*** INPUT FOR THIS TASK Section Begins ***

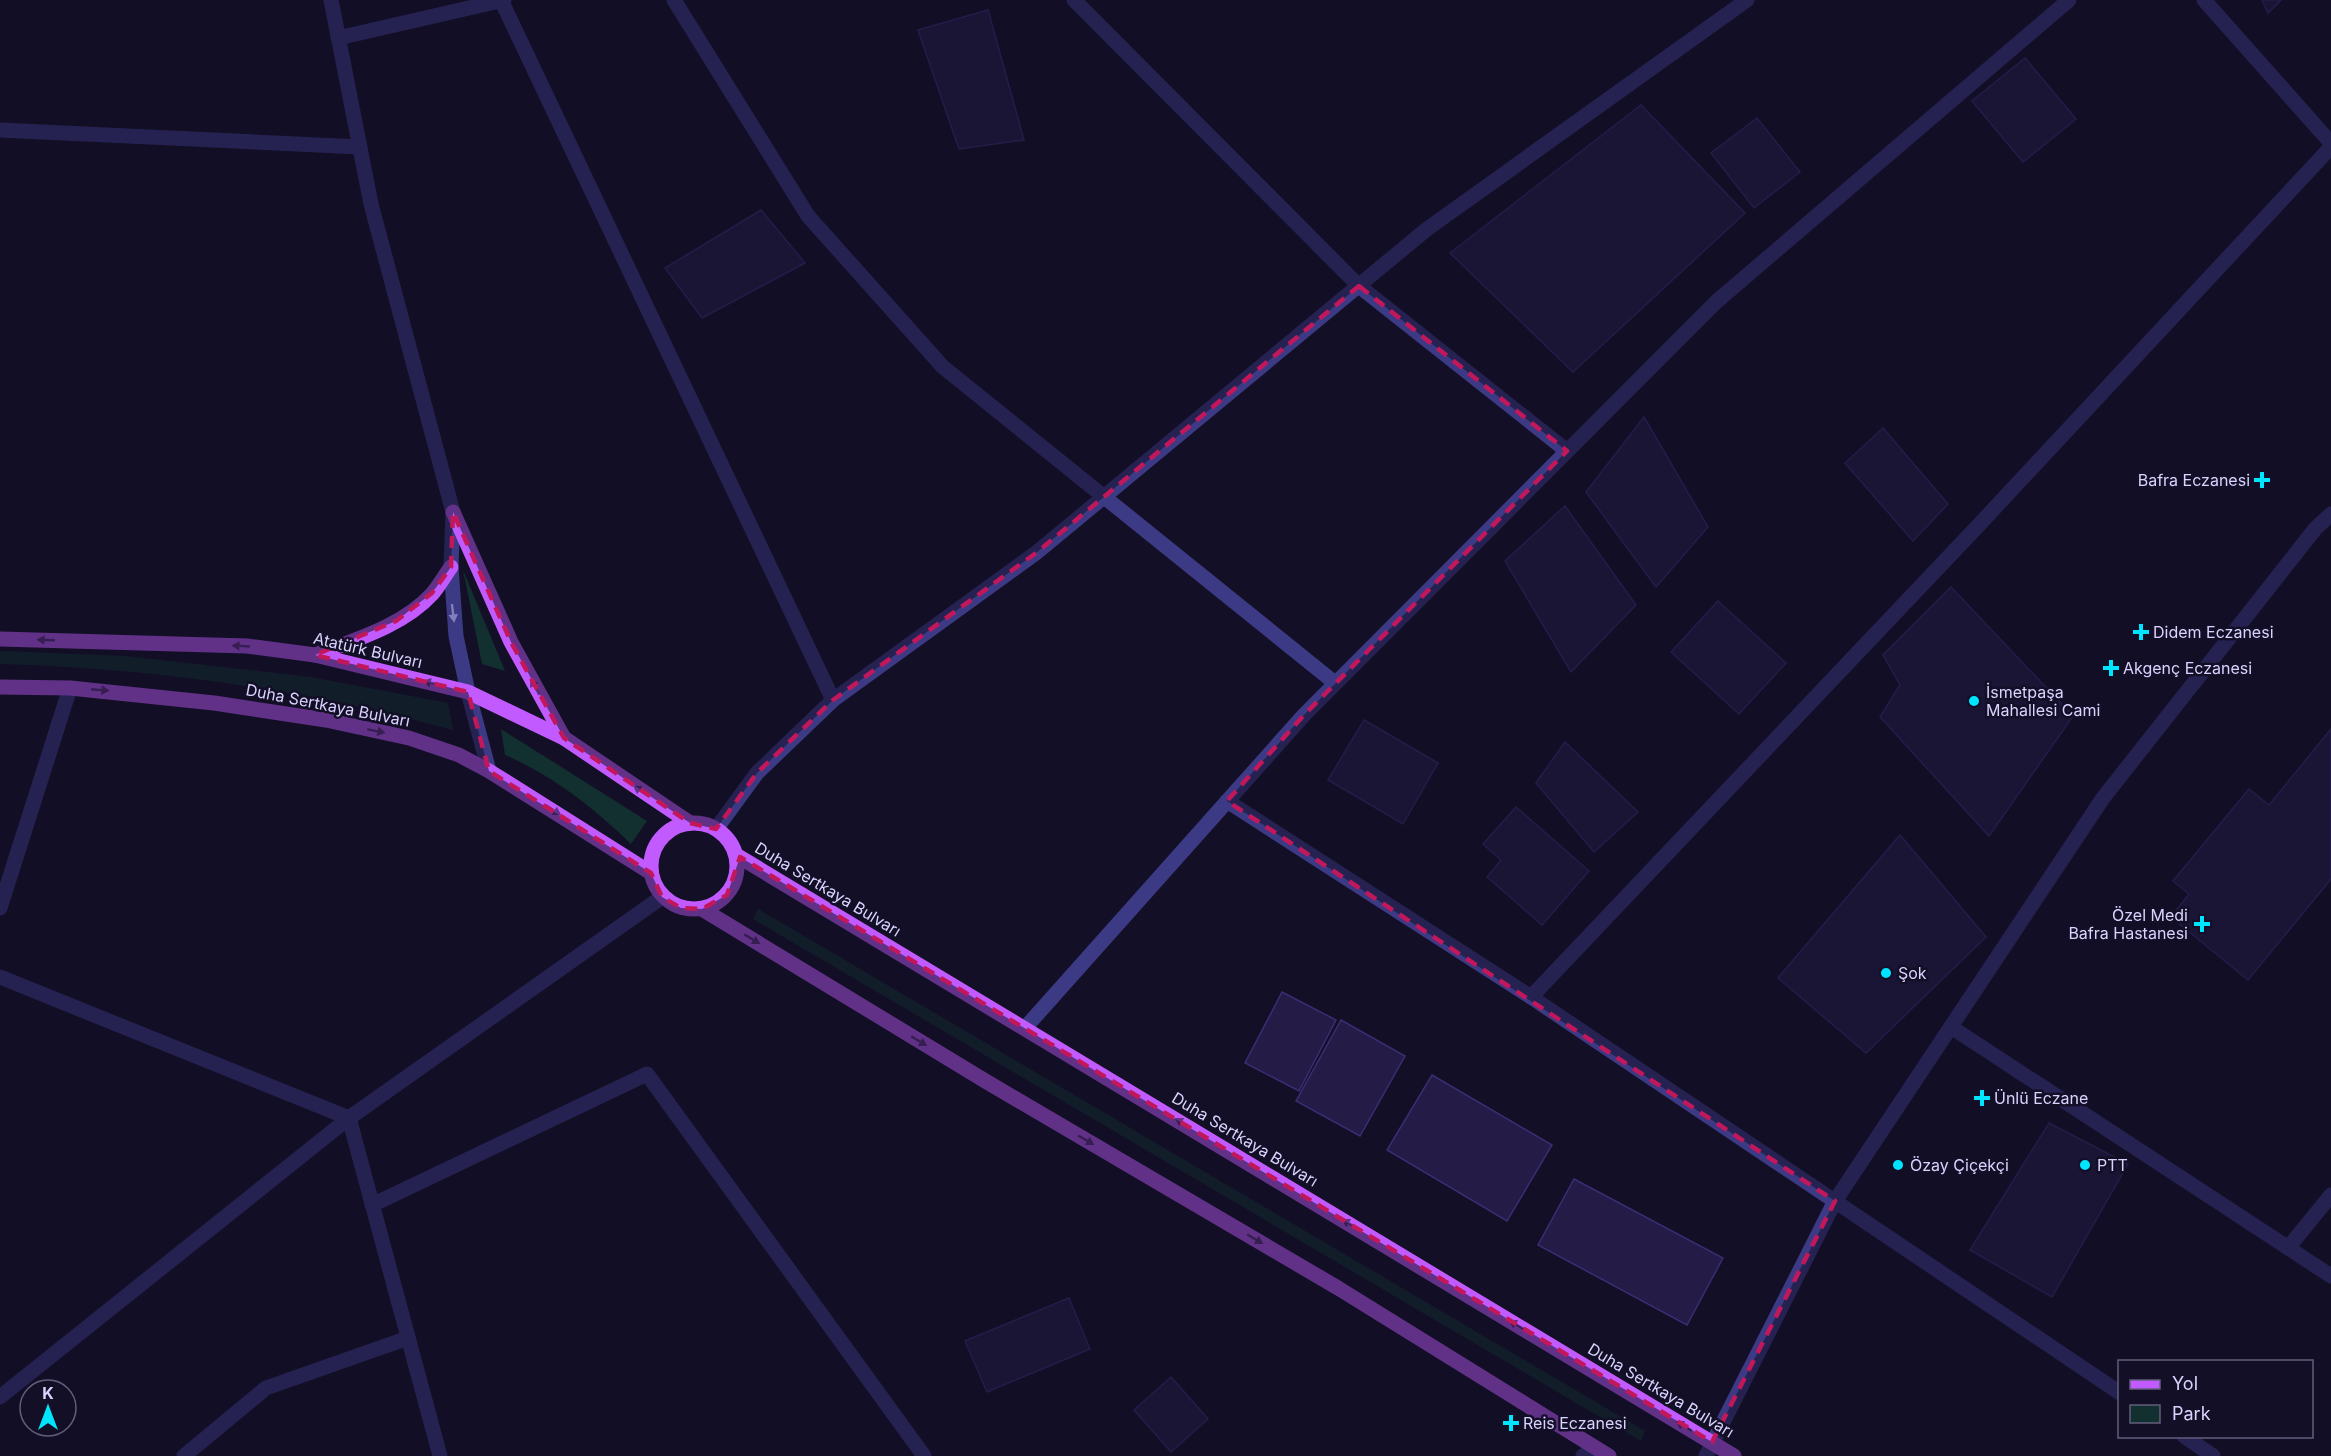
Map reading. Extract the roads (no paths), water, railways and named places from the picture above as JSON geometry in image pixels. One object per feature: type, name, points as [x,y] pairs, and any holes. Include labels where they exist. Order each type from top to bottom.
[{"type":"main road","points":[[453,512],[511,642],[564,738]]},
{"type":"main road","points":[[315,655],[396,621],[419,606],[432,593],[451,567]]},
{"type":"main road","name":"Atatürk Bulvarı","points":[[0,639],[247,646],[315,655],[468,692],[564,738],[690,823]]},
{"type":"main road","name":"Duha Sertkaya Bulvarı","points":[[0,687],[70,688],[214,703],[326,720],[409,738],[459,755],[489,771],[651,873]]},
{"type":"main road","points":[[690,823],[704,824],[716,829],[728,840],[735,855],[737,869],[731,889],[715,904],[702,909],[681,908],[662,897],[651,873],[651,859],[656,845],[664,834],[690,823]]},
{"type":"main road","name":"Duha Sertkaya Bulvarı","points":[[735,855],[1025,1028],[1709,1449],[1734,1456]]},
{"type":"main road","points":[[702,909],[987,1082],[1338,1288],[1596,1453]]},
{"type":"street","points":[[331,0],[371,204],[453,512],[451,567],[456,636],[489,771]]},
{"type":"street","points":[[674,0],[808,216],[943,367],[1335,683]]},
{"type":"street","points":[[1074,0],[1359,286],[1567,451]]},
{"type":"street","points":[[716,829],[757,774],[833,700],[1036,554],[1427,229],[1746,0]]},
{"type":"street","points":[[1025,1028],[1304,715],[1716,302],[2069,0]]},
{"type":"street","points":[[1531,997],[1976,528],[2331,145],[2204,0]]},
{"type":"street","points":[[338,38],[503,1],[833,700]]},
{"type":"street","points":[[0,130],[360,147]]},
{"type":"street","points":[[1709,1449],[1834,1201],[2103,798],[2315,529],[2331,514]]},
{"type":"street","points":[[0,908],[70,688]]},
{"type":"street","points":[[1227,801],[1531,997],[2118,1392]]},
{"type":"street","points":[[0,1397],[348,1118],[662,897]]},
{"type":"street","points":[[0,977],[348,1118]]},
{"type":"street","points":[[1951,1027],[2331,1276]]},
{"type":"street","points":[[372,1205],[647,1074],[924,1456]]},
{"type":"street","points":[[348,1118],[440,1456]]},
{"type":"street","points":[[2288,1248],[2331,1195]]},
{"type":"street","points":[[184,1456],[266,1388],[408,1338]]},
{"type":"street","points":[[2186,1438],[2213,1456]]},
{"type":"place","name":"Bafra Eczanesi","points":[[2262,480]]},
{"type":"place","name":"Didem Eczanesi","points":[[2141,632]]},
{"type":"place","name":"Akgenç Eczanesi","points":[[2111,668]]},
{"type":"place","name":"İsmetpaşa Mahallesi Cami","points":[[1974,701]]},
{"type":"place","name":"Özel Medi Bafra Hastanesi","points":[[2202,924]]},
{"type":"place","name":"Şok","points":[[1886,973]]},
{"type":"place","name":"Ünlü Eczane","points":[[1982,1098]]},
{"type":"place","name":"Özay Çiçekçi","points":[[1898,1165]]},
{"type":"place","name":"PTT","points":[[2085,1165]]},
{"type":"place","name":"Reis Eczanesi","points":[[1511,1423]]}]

*** INPUT FOR THIS TASK Section Ends ***

* [TASK ITEM]: Once you have found every line above holding the word "Duha", copy those lines.

* [WRITTEN SOLUTION]:
{"type":"main road","name":"Duha Sertkaya Bulvarı","points":[[0,687],[70,688],[214,703],[326,720],[409,738],[459,755],[489,771],[651,873]]},
{"type":"main road","name":"Duha Sertkaya Bulvarı","points":[[735,855],[1025,1028],[1709,1449],[1734,1456]]},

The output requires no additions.